Umsetzbarer Tipp: Eigentümer sollten bei jeder größeren Entscheidung dieselbe Unterlagenkette prüfen: Teilungserklärung, Aufteilungsplan, Grundbuchauszug, Beschlusssammlung, Wirtschaftsplan und letzte Jahresabrechnungen. So lässt sich erkennen, ob ein Thema nur verwalterisch, beschlussfähig oder grundbuchrelevant ist.
Besondere Vorsicht gilt bei unvollständigen Kaufunterlagen. Fehlt der Aufteilungsplan, bleiben räumliche Zuordnungen oft unscharf. Fehlen Nachträge, kann eine scheinbar klare Regelung überholt sein.
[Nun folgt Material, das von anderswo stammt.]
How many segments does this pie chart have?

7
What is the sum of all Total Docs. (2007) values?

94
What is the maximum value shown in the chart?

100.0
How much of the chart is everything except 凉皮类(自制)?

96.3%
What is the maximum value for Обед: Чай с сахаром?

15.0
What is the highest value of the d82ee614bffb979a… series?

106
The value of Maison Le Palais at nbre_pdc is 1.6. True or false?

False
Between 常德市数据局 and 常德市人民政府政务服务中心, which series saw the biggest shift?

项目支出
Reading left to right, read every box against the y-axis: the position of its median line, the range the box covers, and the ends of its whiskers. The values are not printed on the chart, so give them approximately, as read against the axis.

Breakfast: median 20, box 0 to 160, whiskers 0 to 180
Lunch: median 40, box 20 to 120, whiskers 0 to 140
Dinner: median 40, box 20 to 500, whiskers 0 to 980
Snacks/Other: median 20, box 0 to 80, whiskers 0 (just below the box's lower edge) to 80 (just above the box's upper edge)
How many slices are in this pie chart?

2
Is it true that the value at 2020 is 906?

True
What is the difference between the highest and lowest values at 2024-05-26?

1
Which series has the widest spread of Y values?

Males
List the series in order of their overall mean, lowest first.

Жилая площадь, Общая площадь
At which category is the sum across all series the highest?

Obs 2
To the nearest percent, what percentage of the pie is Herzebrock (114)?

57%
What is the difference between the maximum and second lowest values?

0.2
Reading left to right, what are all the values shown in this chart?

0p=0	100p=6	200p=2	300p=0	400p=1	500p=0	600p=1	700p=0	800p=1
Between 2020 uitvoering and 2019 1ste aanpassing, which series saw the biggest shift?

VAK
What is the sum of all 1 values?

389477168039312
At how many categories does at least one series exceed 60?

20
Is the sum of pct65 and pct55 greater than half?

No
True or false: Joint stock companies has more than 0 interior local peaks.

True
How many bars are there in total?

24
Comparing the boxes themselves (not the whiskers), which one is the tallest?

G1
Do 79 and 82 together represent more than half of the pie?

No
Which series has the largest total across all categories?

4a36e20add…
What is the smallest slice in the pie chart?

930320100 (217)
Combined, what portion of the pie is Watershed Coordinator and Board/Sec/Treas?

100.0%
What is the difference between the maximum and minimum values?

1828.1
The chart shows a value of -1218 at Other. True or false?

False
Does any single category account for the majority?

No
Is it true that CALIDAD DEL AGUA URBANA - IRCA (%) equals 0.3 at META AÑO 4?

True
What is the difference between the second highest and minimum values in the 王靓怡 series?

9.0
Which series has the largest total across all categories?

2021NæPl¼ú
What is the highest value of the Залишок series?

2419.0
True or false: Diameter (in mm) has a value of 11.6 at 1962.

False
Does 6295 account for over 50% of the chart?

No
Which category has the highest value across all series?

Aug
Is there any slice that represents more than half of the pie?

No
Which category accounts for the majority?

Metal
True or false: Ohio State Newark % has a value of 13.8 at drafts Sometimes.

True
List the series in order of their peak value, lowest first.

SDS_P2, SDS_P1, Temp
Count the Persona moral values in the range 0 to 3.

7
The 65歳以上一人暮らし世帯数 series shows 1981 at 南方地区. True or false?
In solchen Fällen sollten Eigentümer nicht auf mündliche Erklärungen vertrauen, sondern die fehlenden Dokumente vor Entscheidung oder Kauf nachfordern.
Fazit: Die Teilungserklärung als Pflichtlektüre für Eigentümer
Die Teilungserklärung ist für Eigentümer eines der wichtigsten Dokumente der gesamten Immobilie. Sie klärt, welche Räume und Flächen zur eigenen Einheit gehören, was Gemeinschaftseigentum bleibt und welche Rechte oder Pflichten innerhalb der WEG gelten. Wer sie versteht, kann Streit über Kosten, Sondernutzungsrechte, Umbauten oder Nutzungsbeschränkungen deutlich besser einordnen.
Besonders vor dem Kauf einer Eigentumswohnung sollte die Teilungserklärung nicht nur beiläufig geprüft werden. Entscheidend ist der Abgleich mit Aufteilungsplan, Grundbuch, Gemeinschaftsordnung, Beschlusssammlung und Abrechnungen. Erst daraus ergibt sich ein belastbares Bild der rechtlichen und wirtschaftlichen Situation.
Für bestehende Eigentümer bleibt das Dokument ebenfalls maßgeblich. Es zeigt, ob eine Maßnahme allein entschieden werden kann, ob ein WEG-Beschluss genügt oder ob eine formelle Änderung mit notarieller und grundbuchlicher Umsetzung nötig wird.